BEGIN Available records

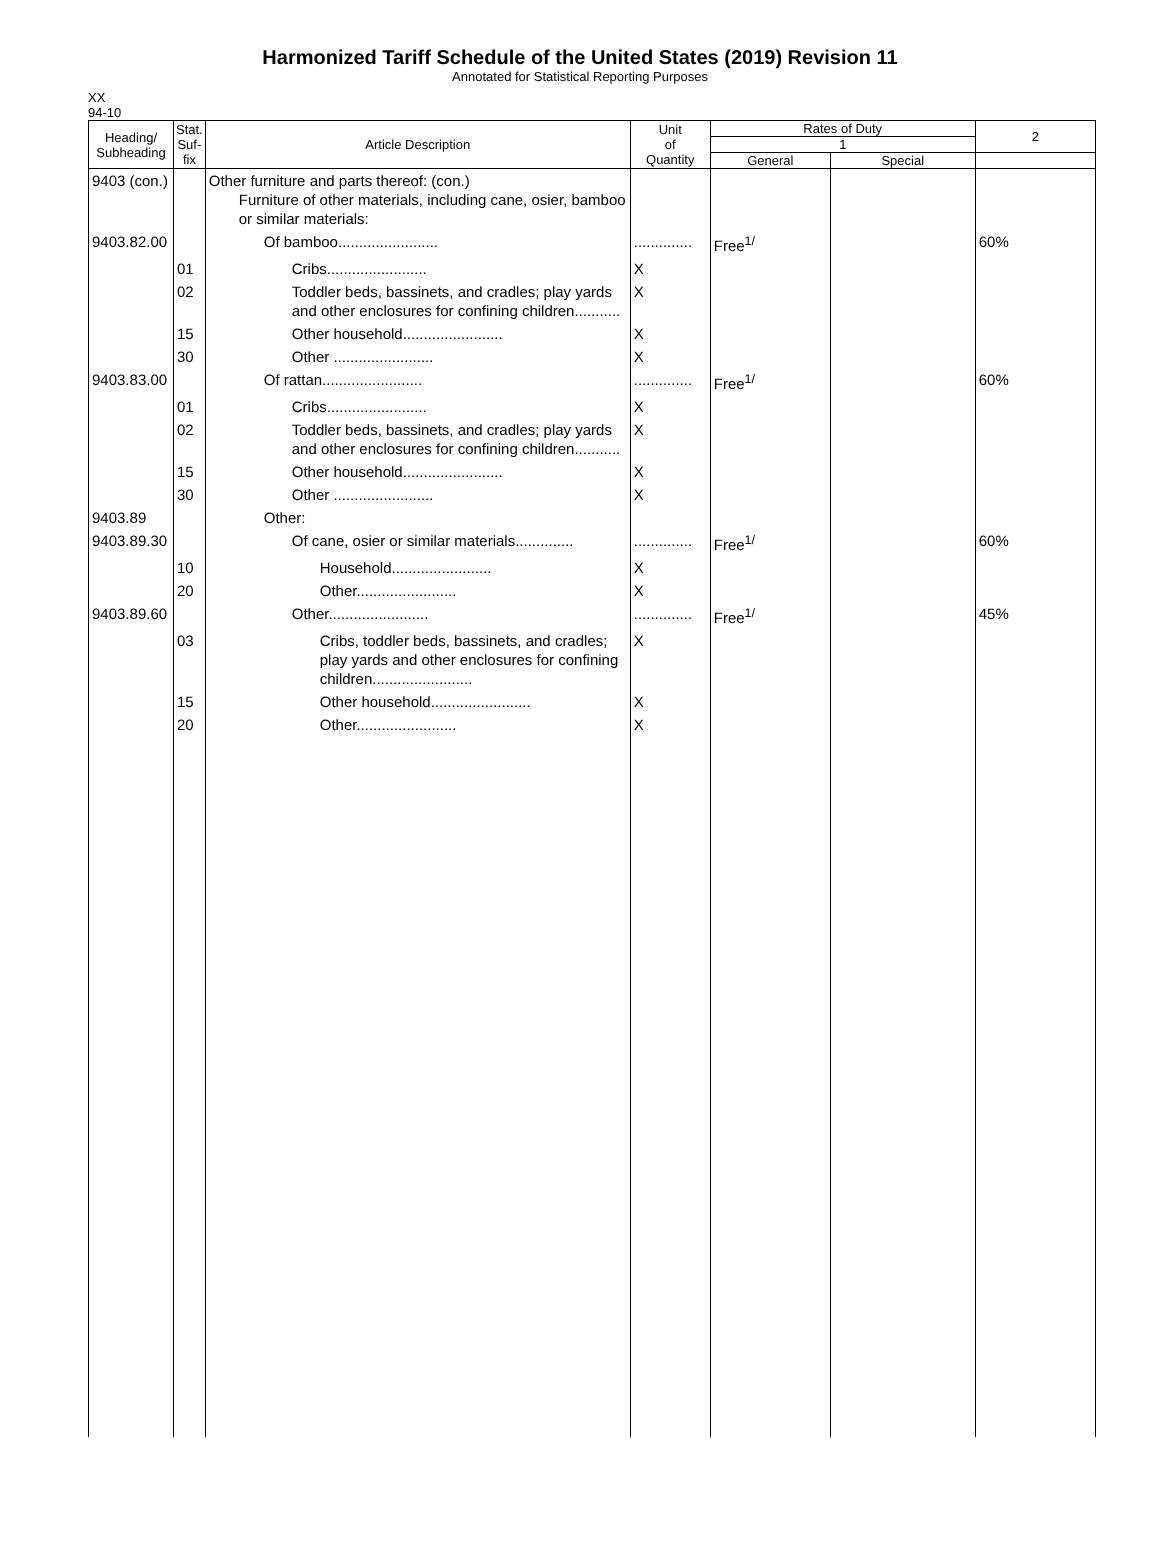Harmonized Tariff Schedule of the United States (2019) Revision 11
Annotated for Statistical Reporting Purposes
XX
94-10
| Heading/ Subheading | Stat. Suf- fix | Article Description | Unit of Quantity | Rates of Duty | | 2 |
| --- | --- | --- | --- | --- | --- | --- |
| | | | | 1 | | |
| | | | | General | Special | |
| 9403 (con.) | | Other furniture and parts thereof: (con.) Furniture of other materials, including cane, osier, bamboo or similar materials: | | | | |
| 9403.82.00 | | Of bamboo........................ | .............. | Free<sup>1/</sup> | | 60% |
| | 01 | Cribs........................ | X | | | |
| | 02 | Toddler beds, bassinets, and cradles; play yards and other enclosures for confining children........... | X | | | |
| | 15 | Other household........................ | X | | | |
| | 30 | Other ........................ | X | | | |
| 9403.83.00 | | Of rattan........................ | .............. | Free<sup>1/</sup> | | 60% |
| | 01 | Cribs........................ | X | | | |
| | 02 | Toddler beds, bassinets, and cradles; play yards and other enclosures for confining children........... | X | | | |
| | 15 | Other household........................ | X | | | |
| | 30 | Other ........................ | X | | | |
| 9403.89 | | Other: | | | | |
| 9403.89.30 | | Of cane, osier or similar materials.............. | .............. | Free<sup>1/</sup> | | 60% |
| | 10 | Household........................ | X | | | |
| | 20 | Other........................ | X | | | |
| 9403.89.60 | | Other........................ | .............. | Free<sup>1/</sup> | | 45% |
| | 03 | Cribs, toddler beds, bassinets, and cradles; play yards and other enclosures for confining children........................ | X | | | |
| | 15 | Other household........................ | X | | | |
| | 20 | Other........................ | X | | | |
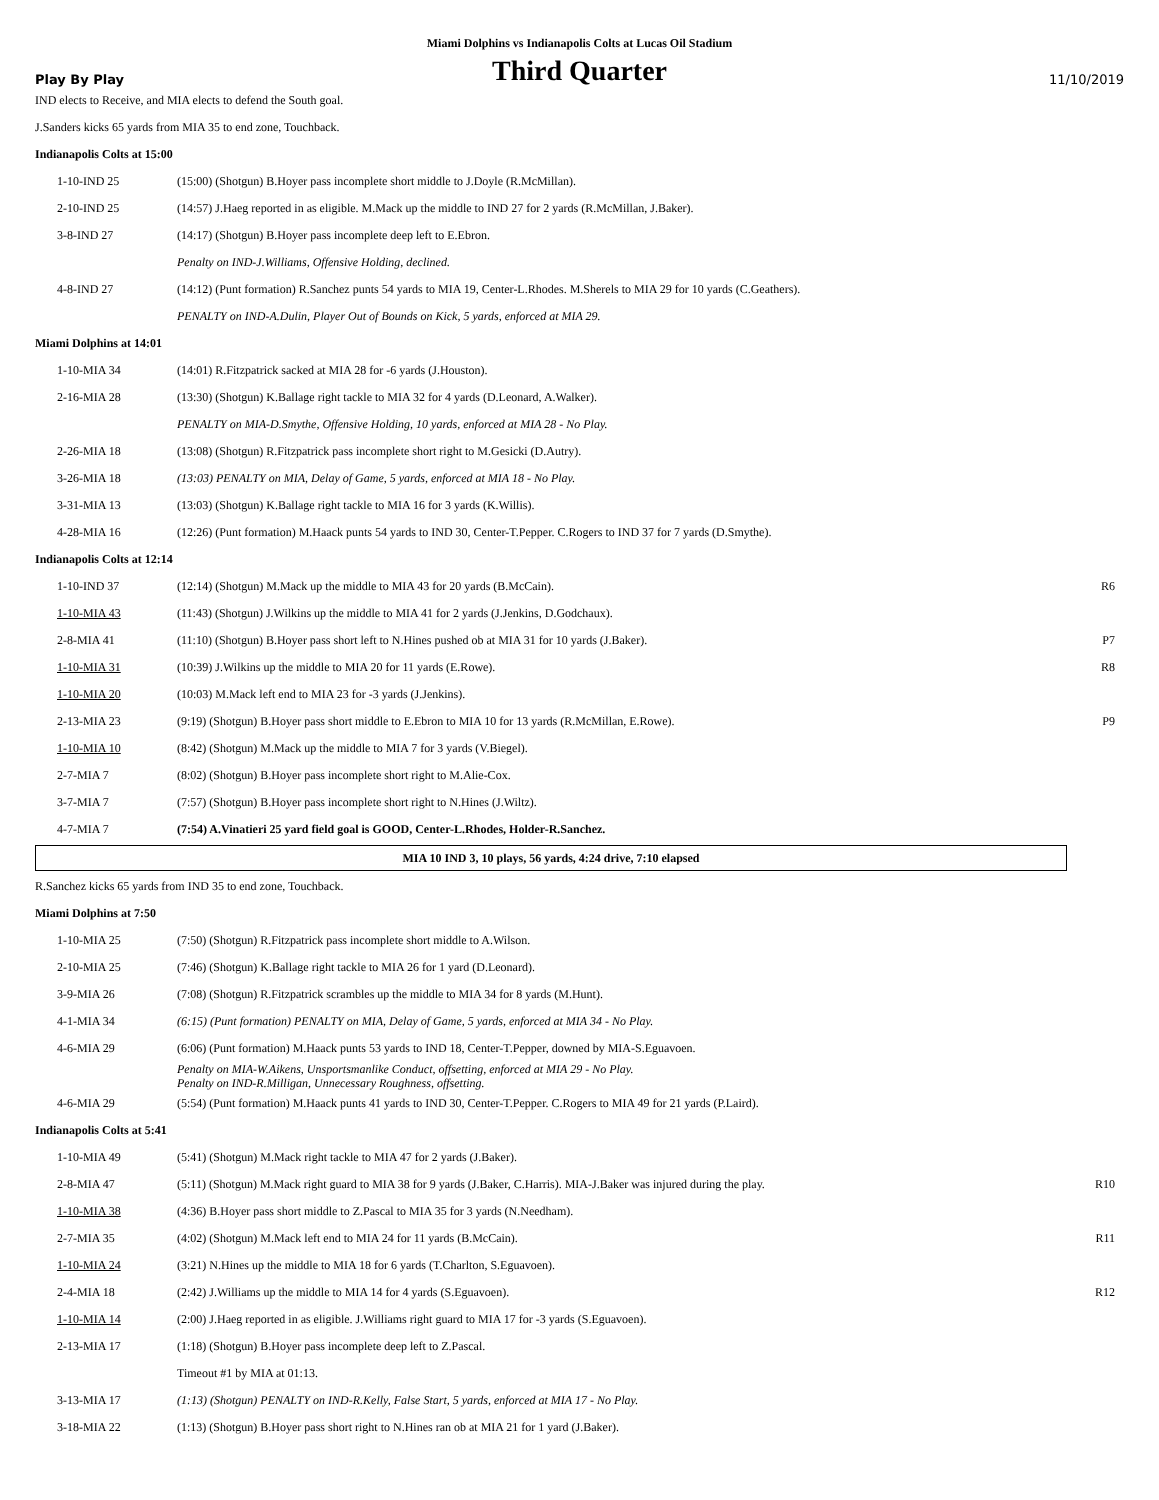Miami Dolphins vs Indianapolis Colts at Lucas Oil Stadium
Play By Play Third Quarter 11/10/2019
IND elects to Receive, and MIA elects to defend the South goal.
J.Sanders kicks 65 yards from MIA 35 to end zone, Touchback.
Indianapolis Colts at 15:00
| 1-10-IND 25 | (15:00) (Shotgun) B.Hoyer pass incomplete short middle to J.Doyle (R.McMillan). | |
| 2-10-IND 25 | (14:57) J.Haeg reported in as eligible. M.Mack up the middle to IND 27 for 2 yards (R.McMillan, J.Baker). | |
| 3-8-IND 27 | (14:17) (Shotgun) B.Hoyer pass incomplete deep left to E.Ebron. | |
| | Penalty on IND-J.Williams, Offensive Holding, declined. | |
| 4-8-IND 27 | (14:12) (Punt formation) R.Sanchez punts 54 yards to MIA 19, Center-L.Rhodes. M.Sherels to MIA 29 for 10 yards (C.Geathers). | |
| | PENALTY on IND-A.Dulin, Player Out of Bounds on Kick, 5 yards, enforced at MIA 29. | |
Miami Dolphins at 14:01
| 1-10-MIA 34 | (14:01) R.Fitzpatrick sacked at MIA 28 for -6 yards (J.Houston). | |
| 2-16-MIA 28 | (13:30) (Shotgun) K.Ballage right tackle to MIA 32 for 4 yards (D.Leonard, A.Walker). | |
| | PENALTY on MIA-D.Smythe, Offensive Holding, 10 yards, enforced at MIA 28 - No Play. | |
| 2-26-MIA 18 | (13:08) (Shotgun) R.Fitzpatrick pass incomplete short right to M.Gesicki (D.Autry). | |
| 3-26-MIA 18 | (13:03) PENALTY on MIA, Delay of Game, 5 yards, enforced at MIA 18 - No Play. | |
| 3-31-MIA 13 | (13:03) (Shotgun) K.Ballage right tackle to MIA 16 for 3 yards (K.Willis). | |
| 4-28-MIA 16 | (12:26) (Punt formation) M.Haack punts 54 yards to IND 30, Center-T.Pepper. C.Rogers to IND 37 for 7 yards (D.Smythe). | |
Indianapolis Colts at 12:14
| 1-10-IND 37 | (12:14) (Shotgun) M.Mack up the middle to MIA 43 for 20 yards (B.McCain). | R6 |
| 1-10-MIA 43 | (11:43) (Shotgun) J.Wilkins up the middle to MIA 41 for 2 yards (J.Jenkins, D.Godchaux). | |
| 2-8-MIA 41 | (11:10) (Shotgun) B.Hoyer pass short left to N.Hines pushed ob at MIA 31 for 10 yards (J.Baker). | P7 |
| 1-10-MIA 31 | (10:39) J.Wilkins up the middle to MIA 20 for 11 yards (E.Rowe). | R8 |
| 1-10-MIA 20 | (10:03) M.Mack left end to MIA 23 for -3 yards (J.Jenkins). | |
| 2-13-MIA 23 | (9:19) (Shotgun) B.Hoyer pass short middle to E.Ebron to MIA 10 for 13 yards (R.McMillan, E.Rowe). | P9 |
| 1-10-MIA 10 | (8:42) (Shotgun) M.Mack up the middle to MIA 7 for 3 yards (V.Biegel). | |
| 2-7-MIA 7 | (8:02) (Shotgun) B.Hoyer pass incomplete short right to M.Alie-Cox. | |
| 3-7-MIA 7 | (7:57) (Shotgun) B.Hoyer pass incomplete short right to N.Hines (J.Wiltz). | |
| 4-7-MIA 7 | (7:54) A.Vinatieri 25 yard field goal is GOOD, Center-L.Rhodes, Holder-R.Sanchez. | |
MIA 10 IND 3, 10 plays, 56 yards, 4:24 drive, 7:10 elapsed
R.Sanchez kicks 65 yards from IND 35 to end zone, Touchback.
Miami Dolphins at 7:50
| 1-10-MIA 25 | (7:50) (Shotgun) R.Fitzpatrick pass incomplete short middle to A.Wilson. | |
| 2-10-MIA 25 | (7:46) (Shotgun) K.Ballage right tackle to MIA 26 for 1 yard (D.Leonard). | |
| 3-9-MIA 26 | (7:08) (Shotgun) R.Fitzpatrick scrambles up the middle to MIA 34 for 8 yards (M.Hunt). | |
| 4-1-MIA 34 | (6:15) (Punt formation) PENALTY on MIA, Delay of Game, 5 yards, enforced at MIA 34 - No Play. | |
| 4-6-MIA 29 | (6:06) (Punt formation) M.Haack punts 53 yards to IND 18, Center-T.Pepper, downed by MIA-S.Eguavoen. | |
| | Penalty on MIA-W.Aikens, Unsportsmanlike Conduct, offsetting, enforced at MIA 29 - No Play. Penalty on IND-R.Milligan, Unnecessary Roughness, offsetting. | |
| 4-6-MIA 29 | (5:54) (Punt formation) M.Haack punts 41 yards to IND 30, Center-T.Pepper. C.Rogers to MIA 49 for 21 yards (P.Laird). | |
Indianapolis Colts at 5:41
| 1-10-MIA 49 | (5:41) (Shotgun) M.Mack right tackle to MIA 47 for 2 yards (J.Baker). | |
| 2-8-MIA 47 | (5:11) (Shotgun) M.Mack right guard to MIA 38 for 9 yards (J.Baker, C.Harris). MIA-J.Baker was injured during the play. | R10 |
| 1-10-MIA 38 | (4:36) B.Hoyer pass short middle to Z.Pascal to MIA 35 for 3 yards (N.Needham). | |
| 2-7-MIA 35 | (4:02) (Shotgun) M.Mack left end to MIA 24 for 11 yards (B.McCain). | R11 |
| 1-10-MIA 24 | (3:21) N.Hines up the middle to MIA 18 for 6 yards (T.Charlton, S.Eguavoen). | |
| 2-4-MIA 18 | (2:42) J.Williams up the middle to MIA 14 for 4 yards (S.Eguavoen). | R12 |
| 1-10-MIA 14 | (2:00) J.Haeg reported in as eligible. J.Williams right guard to MIA 17 for -3 yards (S.Eguavoen). | |
| 2-13-MIA 17 | (1:18) (Shotgun) B.Hoyer pass incomplete deep left to Z.Pascal. | |
| | Timeout #1 by MIA at 01:13. | |
| 3-13-MIA 17 | (1:13) (Shotgun) PENALTY on IND-R.Kelly, False Start, 5 yards, enforced at MIA 17 - No Play. | |
| 3-18-MIA 22 | (1:13) (Shotgun) B.Hoyer pass short right to N.Hines ran ob at MIA 21 for 1 yard (J.Baker). | |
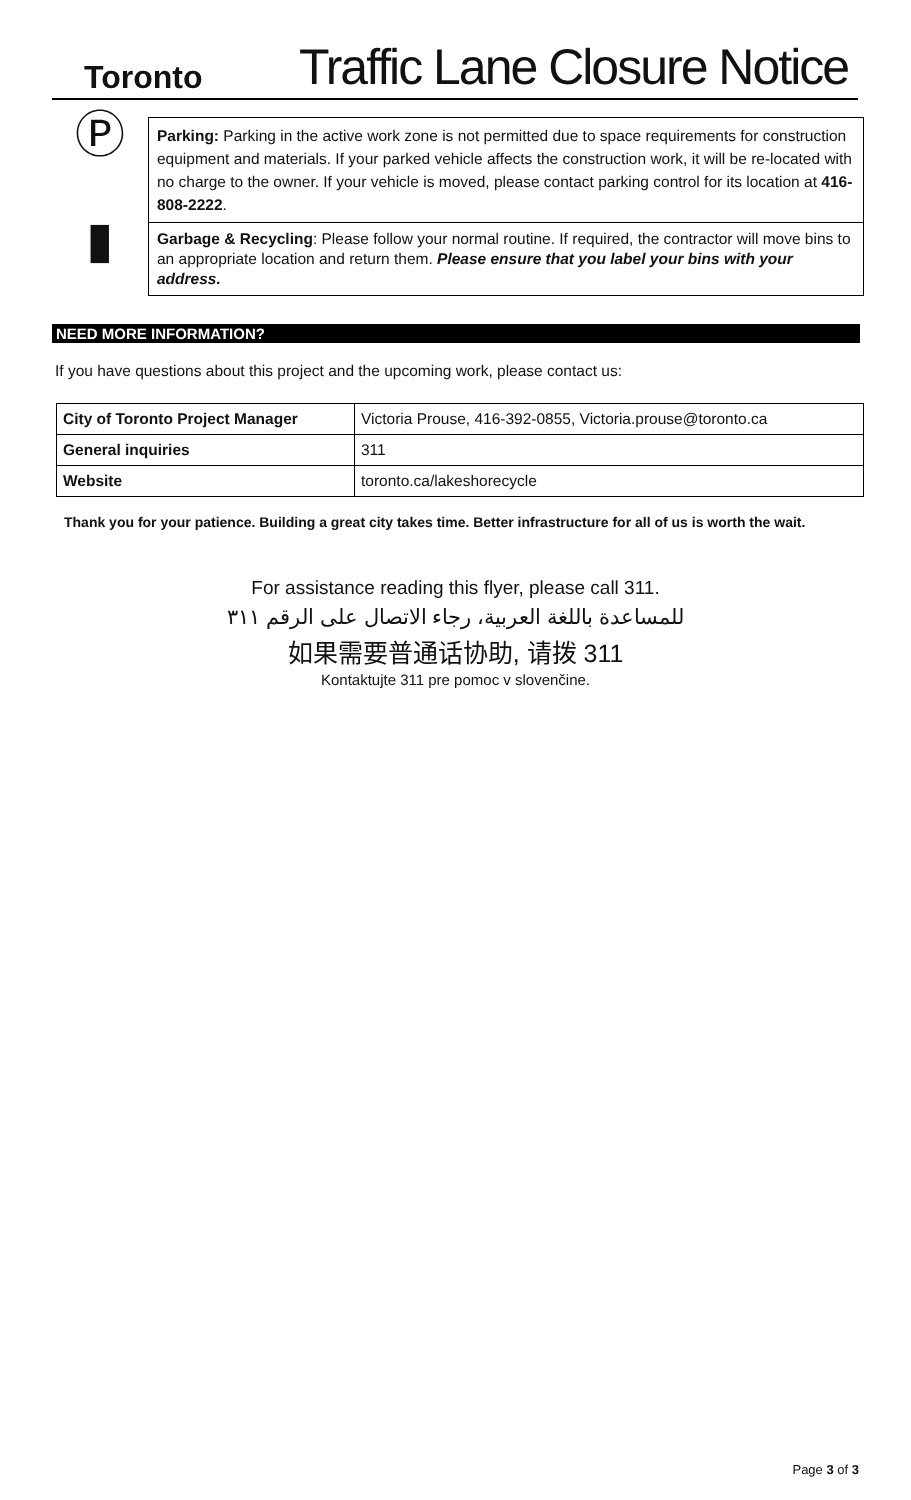Toronto Traffic Lane Closure Notice
| Ⓟ | Parking: Parking in the active work zone is not permitted due to space requirements for construction equipment and materials. If your parked vehicle affects the construction work, it will be re-located with no charge to the owner. If your vehicle is moved, please contact parking control for its location at 416-808-2222 . |
| ▮ | Garbage & Recycling : Please follow your normal routine. If required, the contractor will move bins to an appropriate location and return them. Please ensure that you label your bins with your address. |
NEED MORE INFORMATION?
If you have questions about this project and the upcoming work, please contact us:
| City of Toronto Project Manager | Victoria Prouse, 416-392-0855, Victoria.prouse@toronto.ca |
| General inquiries | 311 |
| Website | toronto.ca/lakeshorecycle |
Thank you for your patience. Building a great city takes time. Better infrastructure for all of us is worth the wait.
For assistance reading this flyer, please call 311.
للمساعدة باللغة العربية، رجاء الاتصال على الرقم ٣١١
如果需要普通话协助, 请拨 311
Kontaktujte 311 pre pomoc v slovenčine.
Page 3 of 3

END Available records

*What you should do:*
Check the data for the word "Holding" and pull out the lines that have it.

*Answer for this exercise:*
| | Penalty on IND-J.Williams, Offensive Holding, declined. | |
| | PENALTY on MIA-D.Smythe, Offensive Holding, 10 yards, enforced at MIA 28 - No Play. | |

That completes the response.